Классе в шестом я прочитал «Овода» писательницы Войнич. Книга мне настолько не понравилась, что я ее никогда больше не перечитывал и в киноварианте не смотрел. Запомнилась только сцена, где кардинал (кажется, Монтанелли. Он кем-то приходится этому Оводу, скорее всего папой. Кардинал приходится папой…) проклинает Бога. Помню, я даже читать остановился. И до сих пор не понимаю. Кардинал, видимо, верующий человек, и вдруг такой бунт против Господа… Это… Это…
И тогда мне в мою детскую голову пришло сравнение, от которого не могу избавиться и до сих пор. Это как ученый рассматривает в микроскоп какую-нибудь мелкую подопытную дрянь и видит, что она там у него под микроскопом ему демонстрации протеста устраивает.
Это простой неграмотный человек, язычник, может на своего личного запечного божка, как на старшего родственника, дедушку, обижаться, наказывать его.
Но на Творца Вселенной, на Всесильного Бога? Какой он к черту кардинал? Подмикроскопная слизь.
Наша жизнь с ее вместилищем, Землей, галактикой, включая наш гордый разум, этические представления, — все от Бога.
Дела и замыслы Его не постижимы.
Он не ведомо для каких собственных целей нас создал, может опять в ничто, в первородный хаос обратить одним мысленным дуновением, а пока наблюдает, что с нами происходит.
Точно как ученый за своей подопытной, подмикроскопной мелкотой.
Он им тоже то одно подмешивает, то другое перекрывает и смотрит, записывает, что произойдет. Ни их молитвами, ни проклятьями не интересуется.

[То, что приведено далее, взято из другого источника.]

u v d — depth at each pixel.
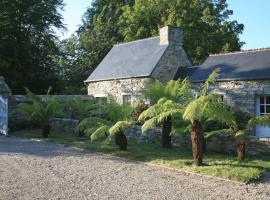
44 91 34.12
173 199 7.17
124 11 36.66
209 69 18.78
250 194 7.48
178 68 21.75
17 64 32.03
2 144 15.12
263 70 16.14
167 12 33.12
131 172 9.62
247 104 16.28
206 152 12.29
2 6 31.66
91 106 17.34
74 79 37.91
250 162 10.20
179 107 10.91
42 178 8.88
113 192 7.66
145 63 21.72
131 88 21.70
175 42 21.88
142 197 7.31
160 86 13.89
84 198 7.23
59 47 40.81
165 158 11.26
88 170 9.85
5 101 19.20
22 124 21.27
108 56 26.47
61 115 19.81
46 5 34.88
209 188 7.97
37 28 34.47
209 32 33.16
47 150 13.44
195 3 32.88
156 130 14.49
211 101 9.89
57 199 7.15
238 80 16.53
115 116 13.73
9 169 9.88
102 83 24.06
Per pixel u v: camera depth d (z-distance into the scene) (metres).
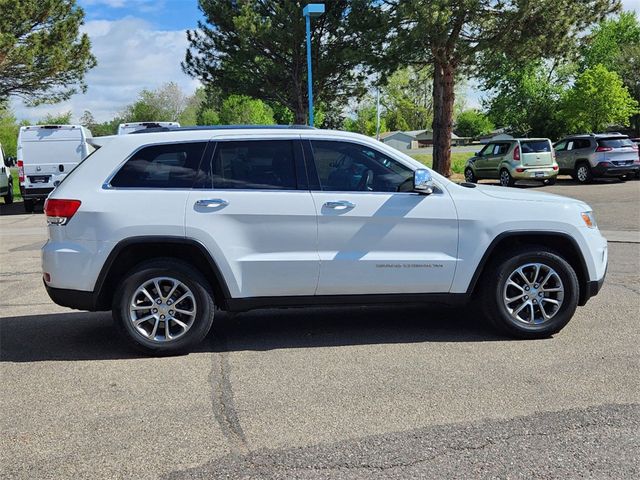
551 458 3.42
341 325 6.18
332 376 4.73
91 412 4.13
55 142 19.80
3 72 25.05
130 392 4.47
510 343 5.48
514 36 22.69
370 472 3.30
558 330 5.59
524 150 22.58
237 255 5.23
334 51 25.80
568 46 23.20
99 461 3.47
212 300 5.31
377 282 5.39
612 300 6.91
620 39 54.94
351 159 5.48
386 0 23.56
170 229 5.16
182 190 5.24
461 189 5.59
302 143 5.44
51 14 25.31
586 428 3.77
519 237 5.58
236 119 66.94
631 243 11.06
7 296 7.77
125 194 5.19
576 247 5.56
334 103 30.75
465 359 5.06
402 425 3.86
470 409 4.07
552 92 43.34
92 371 4.93
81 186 5.23
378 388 4.46
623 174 22.86
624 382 4.49
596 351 5.19
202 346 5.55
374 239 5.37
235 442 3.68
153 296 5.25
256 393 4.42
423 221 5.40
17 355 5.35
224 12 25.16
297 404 4.21
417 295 5.49
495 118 47.12
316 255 5.30
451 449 3.54
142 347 5.20
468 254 5.45
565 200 5.68
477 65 24.78
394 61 24.06
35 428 3.90
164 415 4.07
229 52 26.59
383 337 5.74
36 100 27.64
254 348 5.47
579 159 23.42
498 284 5.50
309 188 5.37
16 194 28.83
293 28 24.25
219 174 5.32
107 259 5.12
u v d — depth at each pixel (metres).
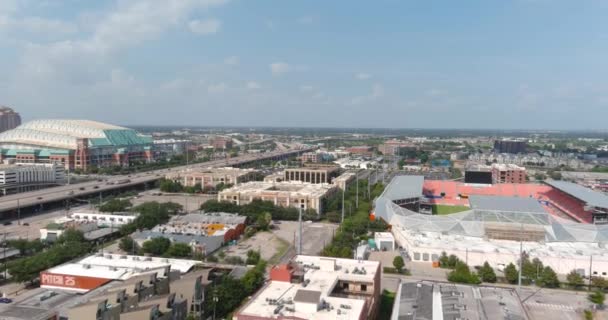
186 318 130.50
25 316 110.81
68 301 130.75
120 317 115.00
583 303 162.38
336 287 133.75
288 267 133.88
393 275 191.50
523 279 183.12
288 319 104.31
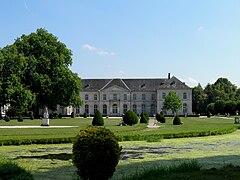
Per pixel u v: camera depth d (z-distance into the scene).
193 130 33.06
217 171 12.33
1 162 12.87
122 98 116.25
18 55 58.06
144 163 16.05
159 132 30.69
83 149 10.50
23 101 56.34
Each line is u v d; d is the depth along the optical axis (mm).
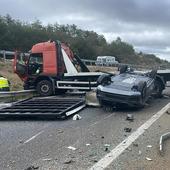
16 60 22406
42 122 12648
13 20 76938
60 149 8828
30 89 21953
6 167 7535
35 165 7625
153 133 10508
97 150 8695
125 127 11422
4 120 13266
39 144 9352
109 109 15242
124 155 8273
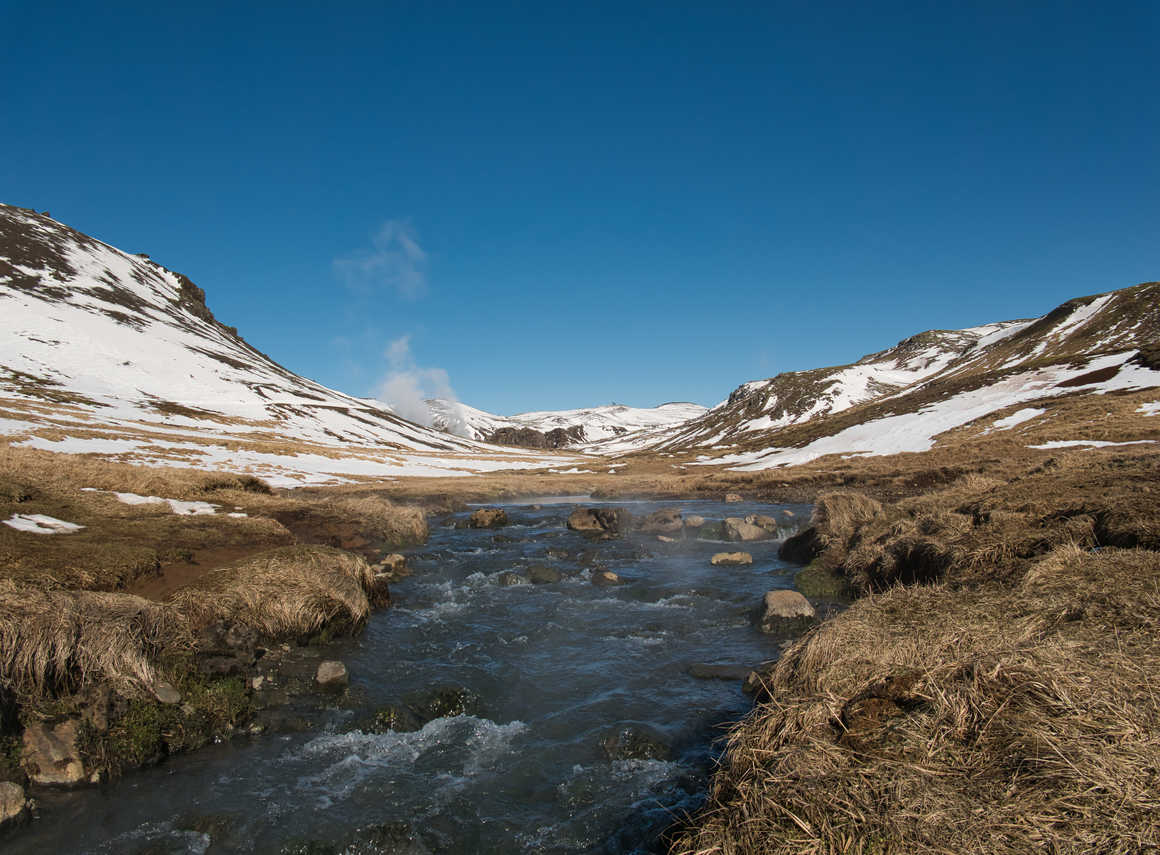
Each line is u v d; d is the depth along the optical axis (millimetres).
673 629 13344
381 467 70000
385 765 8180
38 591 8602
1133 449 35125
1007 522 12148
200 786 7598
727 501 43562
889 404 91812
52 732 7305
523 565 20609
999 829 4195
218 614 10609
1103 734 4742
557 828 6852
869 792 4867
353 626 12602
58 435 46812
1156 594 7180
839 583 15164
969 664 6152
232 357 147375
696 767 7762
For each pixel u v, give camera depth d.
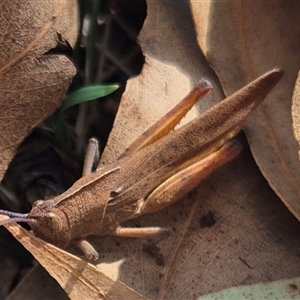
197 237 0.20
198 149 0.20
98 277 0.20
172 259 0.20
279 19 0.21
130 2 0.22
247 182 0.21
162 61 0.21
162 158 0.20
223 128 0.20
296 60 0.21
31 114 0.20
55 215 0.19
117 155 0.20
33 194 0.22
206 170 0.20
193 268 0.20
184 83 0.21
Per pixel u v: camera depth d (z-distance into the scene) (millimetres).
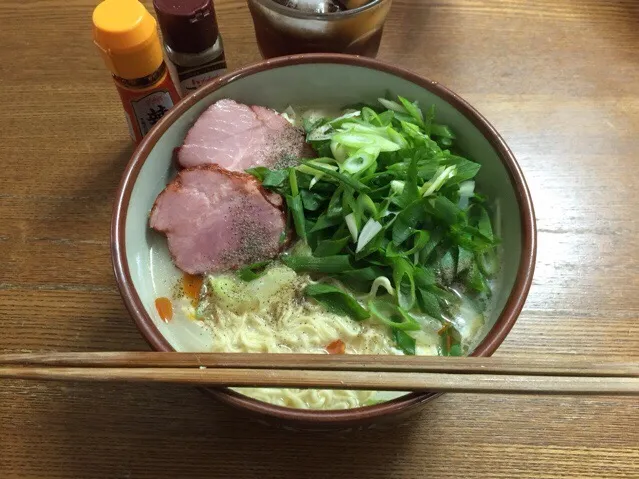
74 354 216
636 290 308
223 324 281
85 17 381
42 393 271
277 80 312
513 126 357
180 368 215
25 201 321
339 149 301
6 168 331
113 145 342
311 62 303
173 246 292
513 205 276
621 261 316
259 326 280
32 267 303
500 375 209
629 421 272
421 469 260
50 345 284
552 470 261
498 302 268
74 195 325
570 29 396
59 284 299
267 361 218
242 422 267
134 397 271
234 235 293
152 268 293
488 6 401
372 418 215
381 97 323
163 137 287
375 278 280
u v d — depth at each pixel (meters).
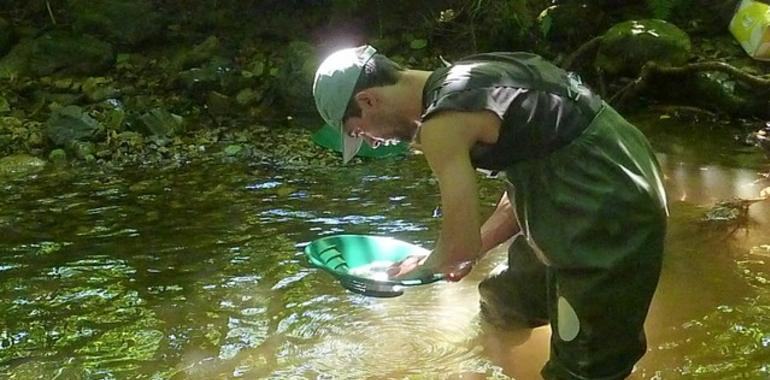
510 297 3.02
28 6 7.26
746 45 5.64
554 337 2.55
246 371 2.98
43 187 4.76
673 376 2.87
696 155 4.99
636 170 2.36
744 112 5.55
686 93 5.79
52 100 6.03
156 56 6.64
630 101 5.82
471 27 6.53
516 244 2.97
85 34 6.66
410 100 2.41
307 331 3.23
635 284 2.36
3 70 6.42
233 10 7.00
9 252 3.93
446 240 2.30
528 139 2.34
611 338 2.42
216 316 3.35
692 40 6.32
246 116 5.89
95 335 3.24
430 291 3.49
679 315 3.25
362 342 3.14
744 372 2.88
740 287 3.45
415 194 4.53
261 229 4.13
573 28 6.46
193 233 4.10
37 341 3.21
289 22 6.88
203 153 5.27
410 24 6.82
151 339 3.20
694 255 3.73
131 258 3.85
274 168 5.01
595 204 2.32
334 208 4.36
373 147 2.68
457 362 2.99
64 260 3.84
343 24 6.77
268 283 3.60
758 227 3.97
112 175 4.94
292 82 5.89
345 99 2.41
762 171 4.71
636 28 5.93
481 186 4.59
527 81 2.36
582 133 2.36
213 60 6.35
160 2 7.08
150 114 5.58
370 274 2.58
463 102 2.27
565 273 2.39
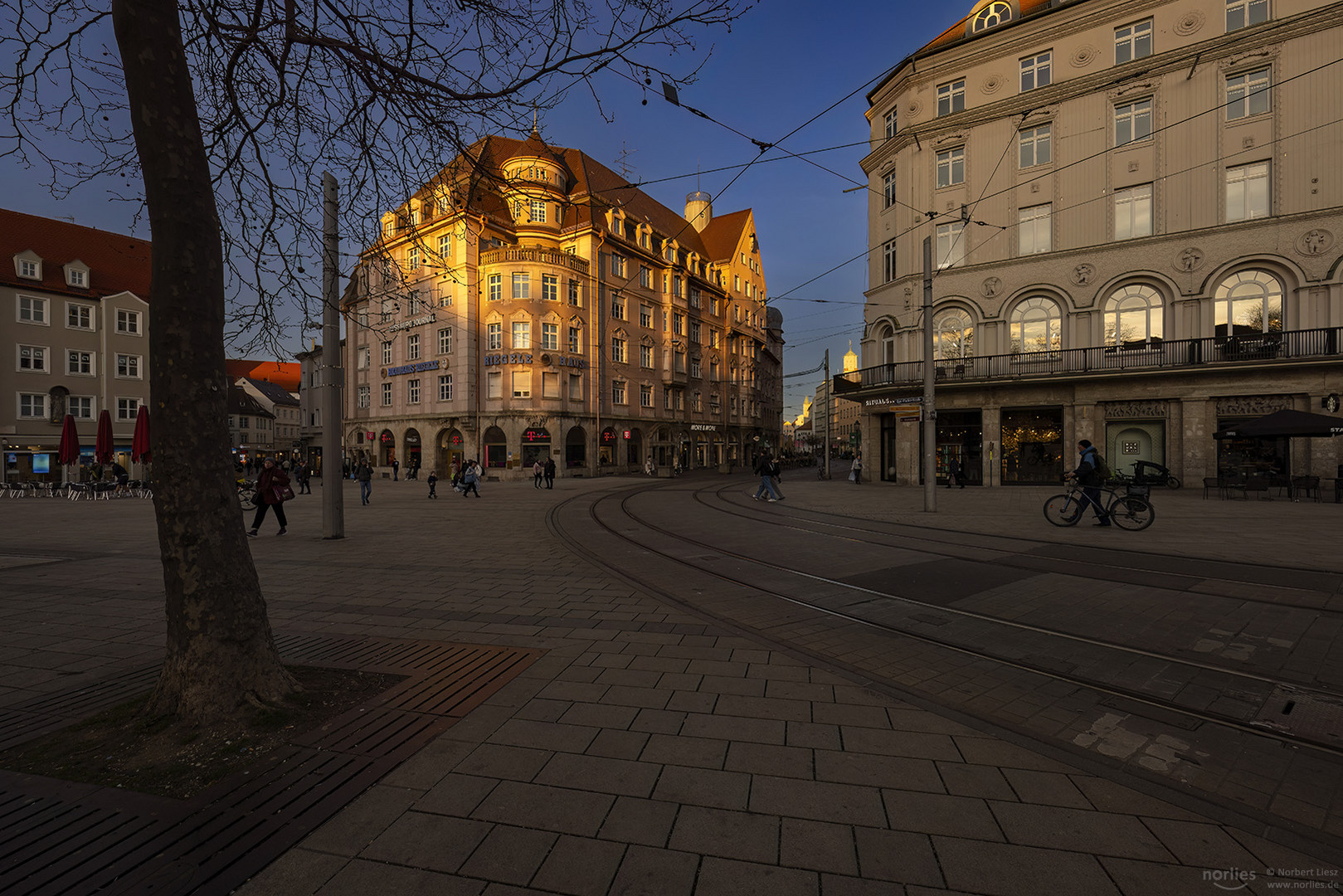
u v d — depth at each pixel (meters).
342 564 8.47
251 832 2.41
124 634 5.16
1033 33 23.72
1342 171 19.42
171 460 3.29
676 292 48.84
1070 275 23.38
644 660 4.46
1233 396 20.77
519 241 38.38
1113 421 22.92
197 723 3.23
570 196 40.22
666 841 2.39
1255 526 11.66
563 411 37.38
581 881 2.16
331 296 7.03
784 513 15.32
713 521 13.74
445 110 4.79
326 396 11.11
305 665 4.29
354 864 2.24
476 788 2.74
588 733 3.29
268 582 7.29
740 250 59.31
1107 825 2.52
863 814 2.57
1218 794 2.78
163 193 3.25
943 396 25.39
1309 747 3.26
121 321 39.75
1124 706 3.78
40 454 36.28
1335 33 19.44
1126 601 6.30
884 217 27.89
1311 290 19.88
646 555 9.25
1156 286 22.20
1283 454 20.38
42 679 4.11
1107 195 22.81
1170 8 21.64
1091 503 11.84
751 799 2.68
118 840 2.35
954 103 25.56
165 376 3.28
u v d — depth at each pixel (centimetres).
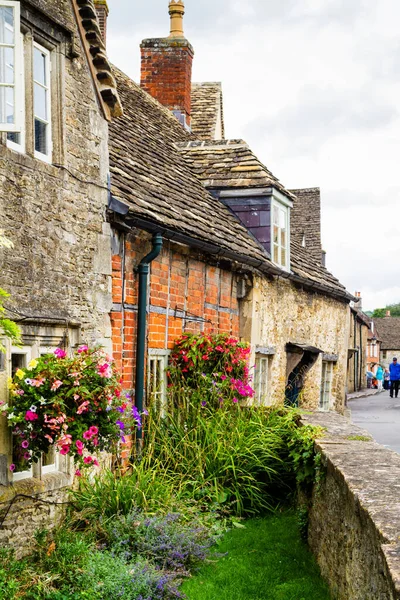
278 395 1311
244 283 1152
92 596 533
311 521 656
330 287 1590
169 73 1850
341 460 527
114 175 873
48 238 658
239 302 1157
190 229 914
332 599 523
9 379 604
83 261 719
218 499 765
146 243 861
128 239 819
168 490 724
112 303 779
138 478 724
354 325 4153
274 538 702
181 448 820
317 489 613
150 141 1242
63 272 682
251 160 1305
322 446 597
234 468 789
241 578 599
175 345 932
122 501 679
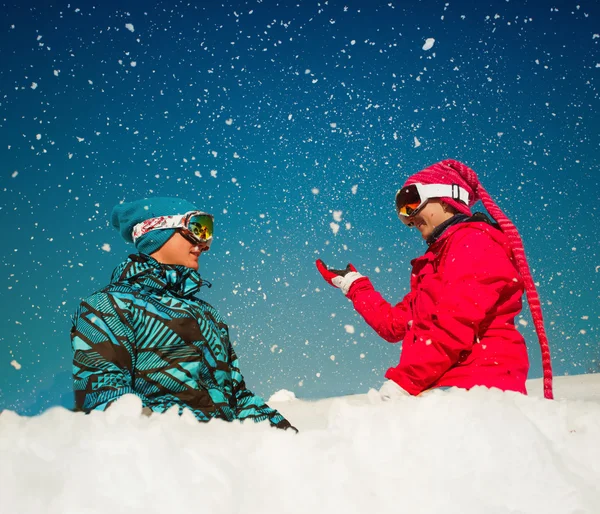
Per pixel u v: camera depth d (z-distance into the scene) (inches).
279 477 35.1
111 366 66.4
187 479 31.9
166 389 70.2
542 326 95.7
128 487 30.5
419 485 37.5
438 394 49.1
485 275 91.7
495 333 92.0
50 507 28.7
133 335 71.1
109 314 70.0
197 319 75.8
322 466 36.9
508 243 99.7
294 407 100.5
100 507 29.0
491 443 42.0
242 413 77.1
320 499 34.1
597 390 136.0
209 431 40.4
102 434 35.1
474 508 36.5
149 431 35.4
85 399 63.6
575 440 48.6
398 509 35.6
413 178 112.1
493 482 39.5
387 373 91.7
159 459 32.5
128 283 75.4
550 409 51.6
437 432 43.1
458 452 41.3
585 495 40.1
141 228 84.0
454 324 88.7
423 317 99.2
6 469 30.1
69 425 37.3
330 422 45.4
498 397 52.5
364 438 41.8
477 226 99.2
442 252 99.9
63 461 31.8
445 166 113.0
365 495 35.3
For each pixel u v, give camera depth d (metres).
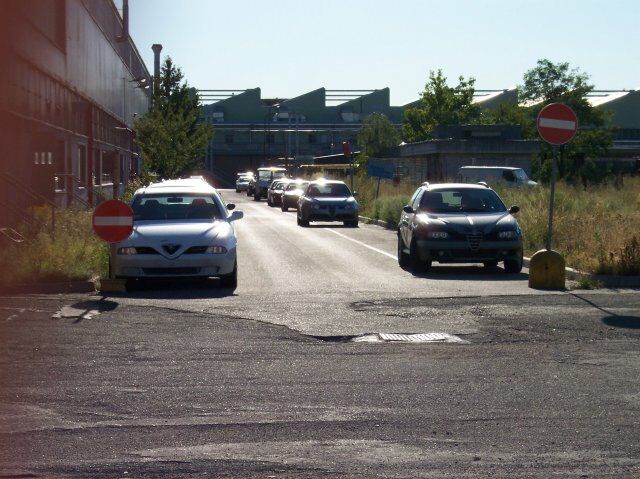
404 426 7.95
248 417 8.25
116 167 34.16
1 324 13.23
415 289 17.83
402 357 11.06
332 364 10.62
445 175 63.56
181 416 8.28
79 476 6.60
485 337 12.39
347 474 6.64
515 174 55.56
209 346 11.69
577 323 13.47
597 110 75.00
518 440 7.51
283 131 151.00
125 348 11.52
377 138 115.31
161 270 17.73
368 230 38.81
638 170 66.38
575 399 8.95
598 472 6.67
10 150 28.86
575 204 31.98
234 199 87.69
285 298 16.33
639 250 19.42
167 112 74.31
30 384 9.52
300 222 42.47
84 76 45.28
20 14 29.56
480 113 90.81
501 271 22.06
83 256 19.52
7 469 6.75
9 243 21.97
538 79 75.50
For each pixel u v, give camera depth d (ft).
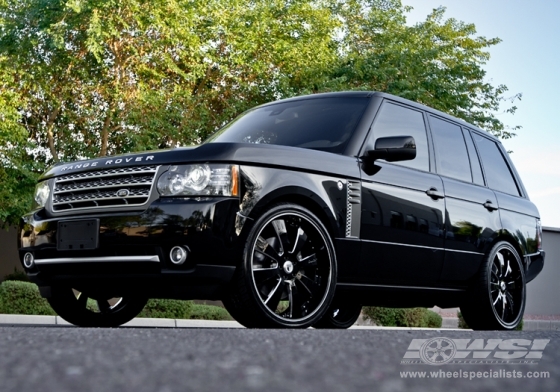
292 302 14.11
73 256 14.24
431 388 5.22
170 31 53.42
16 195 51.96
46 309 33.09
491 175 20.61
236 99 60.70
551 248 67.87
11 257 63.67
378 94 17.43
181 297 13.55
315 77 62.69
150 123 53.83
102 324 17.54
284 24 64.95
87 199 14.29
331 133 16.42
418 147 17.89
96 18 48.83
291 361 6.41
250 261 13.33
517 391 5.23
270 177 13.70
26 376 5.31
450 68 69.00
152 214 13.33
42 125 56.65
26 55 51.03
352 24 80.79
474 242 18.53
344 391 4.97
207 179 13.25
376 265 15.66
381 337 9.10
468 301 19.03
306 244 14.51
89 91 54.03
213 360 6.40
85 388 4.85
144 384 5.06
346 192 15.03
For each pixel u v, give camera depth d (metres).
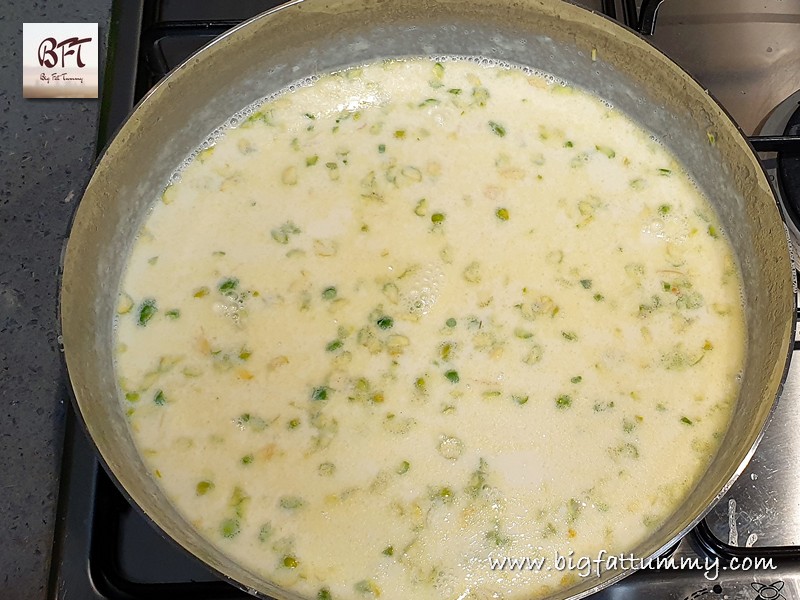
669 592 0.25
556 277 0.30
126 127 0.28
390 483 0.26
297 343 0.29
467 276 0.30
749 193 0.29
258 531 0.26
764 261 0.28
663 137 0.33
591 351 0.29
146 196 0.31
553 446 0.27
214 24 0.32
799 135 0.30
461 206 0.31
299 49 0.33
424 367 0.28
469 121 0.34
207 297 0.29
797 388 0.28
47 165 0.33
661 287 0.30
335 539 0.26
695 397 0.28
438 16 0.32
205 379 0.28
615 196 0.32
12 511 0.27
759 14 0.35
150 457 0.27
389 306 0.29
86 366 0.26
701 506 0.23
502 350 0.28
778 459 0.27
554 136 0.33
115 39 0.33
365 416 0.27
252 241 0.31
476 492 0.26
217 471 0.27
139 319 0.29
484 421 0.27
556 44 0.33
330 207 0.31
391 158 0.32
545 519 0.26
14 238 0.31
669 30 0.35
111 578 0.25
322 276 0.30
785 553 0.25
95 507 0.26
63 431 0.28
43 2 0.35
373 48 0.34
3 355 0.30
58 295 0.25
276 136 0.33
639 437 0.27
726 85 0.34
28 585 0.26
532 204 0.31
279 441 0.27
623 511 0.26
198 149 0.33
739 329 0.30
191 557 0.21
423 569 0.25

Тут самый страшный, пугающий из путей моих размышлений о Боге. Тупик. Вот создал Господь землю и все на ней и забыл о нас, пошел другими Своими великими делами заниматься, а нас сирых оставил, вот мы и грешим напропалую. Сатана нами и стал командовать. Все хуже, хуже, и уже становится виден конец. Гибель и мрак в конце туннеля нашей жизни. Какое уж теперь бессмертие.